The exploitation of textual unstructured content (news, company filings, earnings calls etc) in financial analysis is quickly expanding across both quantitative and discretionary strategies as demonstrated by the growing number of academic papers and products in this domain.

The Brain Language Metrics on Earnings Calls Transcripts (BLMECT) dataset has the objective of monitoring several language metrics the quarterly earnings call transcripts for 4500+ US stocks.
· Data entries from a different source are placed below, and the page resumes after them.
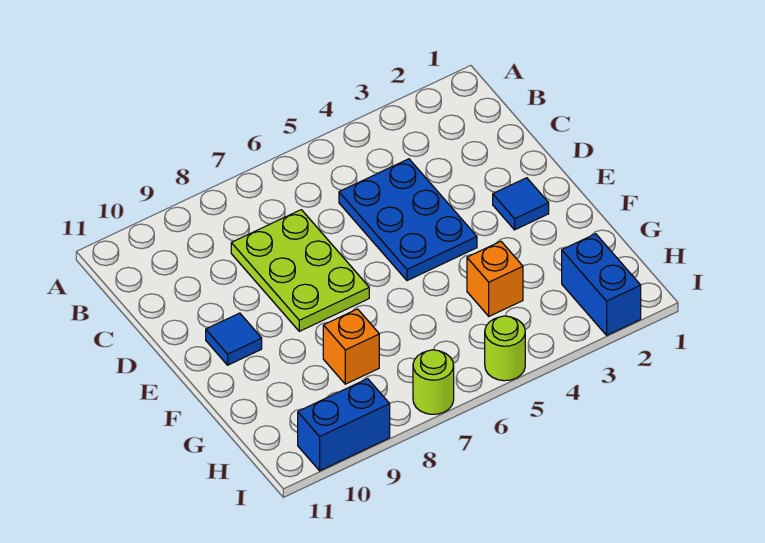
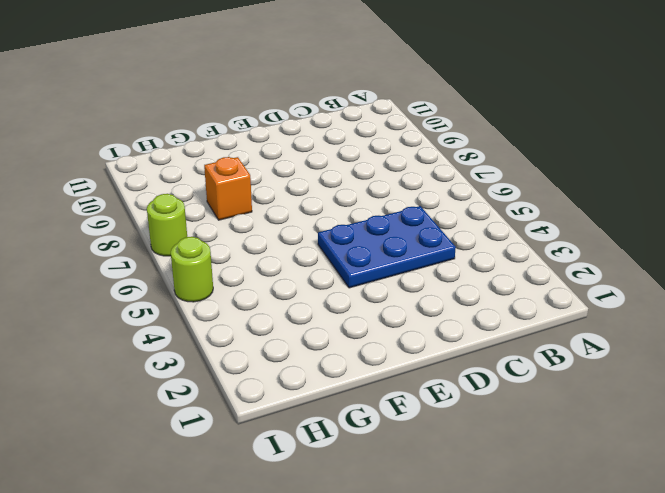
none -> lime 2x3 plate [231,210,369,331]
none -> blue 1x1 tile [493,178,549,230]

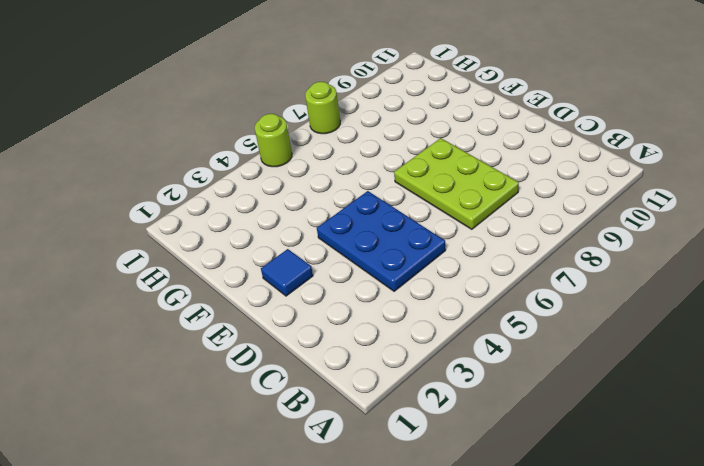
none -> blue 1x1 tile [206,313,262,365]
none -> orange 1x1 brick [467,241,523,316]

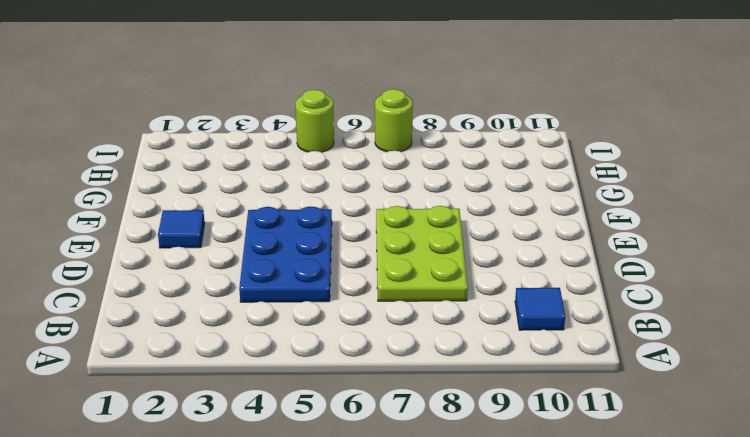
blue 1x1 tile [515,288,565,330] -> blue 1x1 tile moved to [206,313,262,365]
none -> orange 1x1 brick [467,241,523,316]
none -> orange 1x1 brick [323,309,379,384]

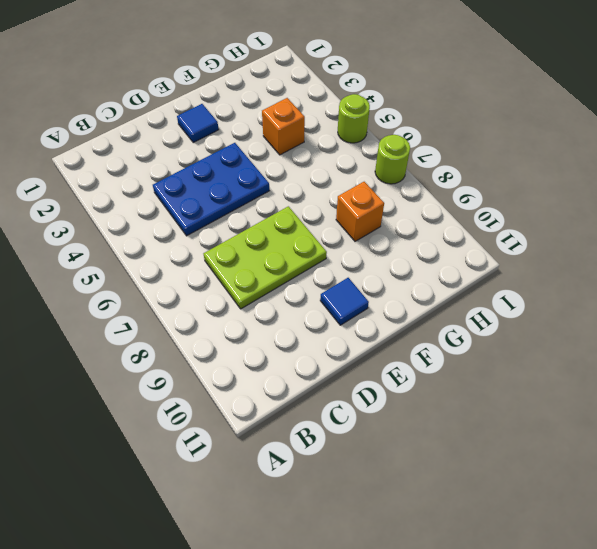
none -> blue 1x2 brick [562,234,641,335]
none -> blue 1x2 brick [298,379,390,471]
The metrics calculation is reported separately for the following sections of the transcript: Management Discussion; Analysts’ Questions  and Management Answers to Analysts’ Questions.

Language Metrics 

The dataset is made of two parts; one includes the language metrics for the most recent earnings call transcript for each stock, namely:

  • Financial sentiment 
  • Percentage of words belonging to financial domain classified by language type (e.g. “litigious” language)
  • Readability scores
  • Lexical metrics such as lexical density and richness
  • Text statistics such as the transcript length
  • Similarity metrics between documents, also with respect to a specific language type (for example similarity with respect to “litigious” language or “uncertainty” language)
  • Differences of the various language metrics between documents (e.g. delta sentiment, delta readability score delta, delta percentage of a specific language type etc.)
Brain Language Metrics on Earnings Calls Transcripts

The dataset is updated with a daily frequency since new earnings calls transcripts are published every day for some of the universe stocks. Clearly the data for each stock will change on a quarterly basis when new earnings calls are published. The historical dataset is available from year 2012.